After nearly three years online and on YouTube and twenty years in Thailand, talking about life here has become increasingly more difficult. Perhaps this is why I prefer taking photos as opposed to talking. Ever have a friend who does nothing but talk about their relationship? How good it is, how bad it is, how much they love the person, how much they hate them and how much they need them? This is sort of how I feel about talking about Thailand. So...today's post is about what I like - photography and several of my favorite photographers.
But first, when a guy writes in slamming those who come to Thailand to be with younger women, I feel the need to speak up. If there's one thing I can do without, it's some judgmental American whining about how the only reasons men come to Thailand is for the younger women.
To paraphrase, "The men who go to Thailand can't get women back home."
While this may be true for some men, it certainly isn't for all. The main point being, so what if a man is with a much younger women and so what if they don't want or can't get women back in their home country? Sounds like a hater to me - or someone with jealous tendencies.
Moving on...to the photography...
Photographers are a dime a dozen, especially with the advent of digital photography. Great photographers are capable of churning out one great photograph after another. Their photos reach parts of us not often reached and force us to do a double-take. The following three photographers are among my favorites, all for difference reasons.
Don McCullin is a tough, grizzled, old school photographer who became the photographer and person he is today because of his determination and ceaseless desire to learn. Look at his body of work and it quickly becomes apparent he has been around the block. For fifty years he covered conflict zones around the world, the last time in Syria at 77 years of age.
Between photographing conflicts, McCullin photographed The Beatles and documented the urban strife in England. All of his work that I have seen is always in black and white. Always. McCullin now abhors the title, War Photographer and he now spends his waning years photographing the English landscape. Despite his success, McCullin feels his conflict photographs were largely a failure, making little difference in the world. Wars still rage on and atrocities still continue unabated.
Both of the videos shown below are excellent, however it is both interesting and somewhat comical to see McCullin learning about digital photography after using film for so many years. Take the time to sit down with some popcorn or a stiff drink and enjoy.
Interview with McCullin
What I love about Steve McCurry is his work. I honestly do not believe I have ever seen a photographer with so many spectacular photographs. This is no exaggeration. Take a look to his website and you'll find one mind-blowing photograph after another. Perhaps this is why Kodak chose McCurry to shoot the last roll of Kodachrome film.
McCurry has covered the Afghan war with the Soviets, the Iran-Iraq war, the Lebanese Civil War, the Cambodian Civil War, the Islamic insurgency in the Philippines, the Gulf War, and the Afghan Civil War. He has been a member of Magnum Photos since 1986.
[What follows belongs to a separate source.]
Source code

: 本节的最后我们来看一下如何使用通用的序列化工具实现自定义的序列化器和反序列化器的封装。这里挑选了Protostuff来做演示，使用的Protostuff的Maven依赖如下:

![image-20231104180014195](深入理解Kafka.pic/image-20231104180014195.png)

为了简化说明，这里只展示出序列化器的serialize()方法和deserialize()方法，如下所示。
His iconic photo of The Afghan Girl (Sharbat Gula) taken in 1984 is now recognized as a unique historical photo and is the most recognized photograph in National Geographic's history. In 2002, McCurry went back to Afghanistan to see if he could find out what had become of The Afghan Girl. Below is the video of the incredible search.
Michael Christopher Brown is the youngest of the three photographers I chose to feature. Nevertheless, he has already been featured on HBO, published by National Geographic and Time Magazine, and is now a Magnum Photos nominee. Brown came to my attention when I read how, after his camera broke, he photographed Libya with his iPhone - and then had his photos published in Time. One on of his journeys to Libya, Brown was wounded with his fellow journalists (and another one of my favorites) Tim Hetherington and Chris Hondros who were killed. He photographed Jane Goodall and now spends much of his time in the Democratic Republic of the Congo.